Aim of the task:
Which lines in the records below hold the word "wire"? Copy each of them.

Task input:
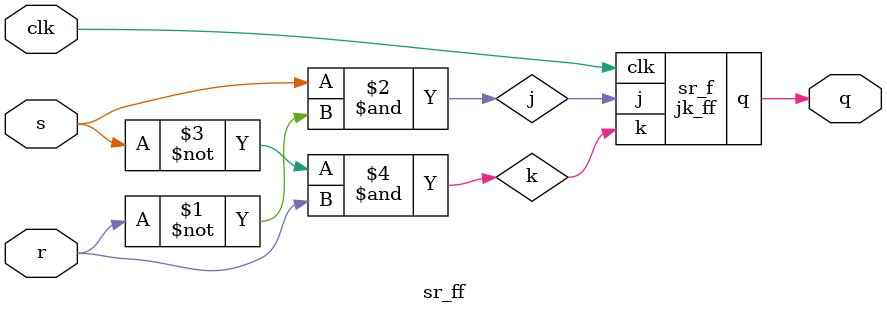
<source format=sv>
module jk_ff(j,k,clk,q);
input wire j,k,clk;
output reg q;

always@(posedge clk)begin 
	if(j==0 && k==0) q<=q;
	else if(j==0 && k==1) q<=0;
	else if(j==1 && k==0) q<=1;
	else q<=~q;
end

endmodule

module sr_ff(s,r,clk,q);
input wire s,r,clk;
output reg q;

wire j,k;
and g1(j,s,(~r));
and g2(k,(~s),r);

jk_ff sr_f(.j(j),.k(k),.clk(clk),.q(q));

endmodule

</source>
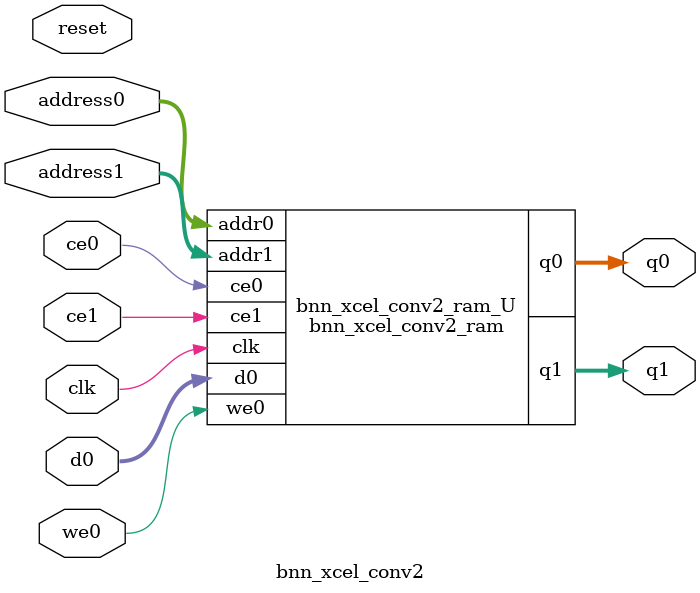
<source format=v>
`timescale 1 ns / 1 ps
module bnn_xcel_conv2_ram (addr0, ce0, d0, we0, q0, addr1, ce1, q1,  clk);

parameter DWIDTH = 32;
parameter AWIDTH = 6;
parameter MEM_SIZE = 64;

input[AWIDTH-1:0] addr0;
input ce0;
input[DWIDTH-1:0] d0;
input we0;
output reg[DWIDTH-1:0] q0;
input[AWIDTH-1:0] addr1;
input ce1;
output reg[DWIDTH-1:0] q1;
input clk;

(* ram_style = "block" *)reg [DWIDTH-1:0] ram[0:MEM_SIZE-1];




always @(posedge clk)  
begin 
    if (ce0) begin
        if (we0) 
            ram[addr0] <= d0; 
        q0 <= ram[addr0];
    end
end


always @(posedge clk)  
begin 
    if (ce1) begin
        q1 <= ram[addr1];
    end
end


endmodule

`timescale 1 ns / 1 ps
module bnn_xcel_conv2(
    reset,
    clk,
    address0,
    ce0,
    we0,
    d0,
    q0,
    address1,
    ce1,
    q1);

parameter DataWidth = 32'd32;
parameter AddressRange = 32'd64;
parameter AddressWidth = 32'd6;
input reset;
input clk;
input[AddressWidth - 1:0] address0;
input ce0;
input we0;
input[DataWidth - 1:0] d0;
output[DataWidth - 1:0] q0;
input[AddressWidth - 1:0] address1;
input ce1;
output[DataWidth - 1:0] q1;



bnn_xcel_conv2_ram bnn_xcel_conv2_ram_U(
    .clk( clk ),
    .addr0( address0 ),
    .ce0( ce0 ),
    .we0( we0 ),
    .d0( d0 ),
    .q0( q0 ),
    .addr1( address1 ),
    .ce1( ce1 ),
    .q1( q1 ));

endmodule


</source>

Solution for this task:
input wire j,k,clk;
input wire s,r,clk;
wire j,k;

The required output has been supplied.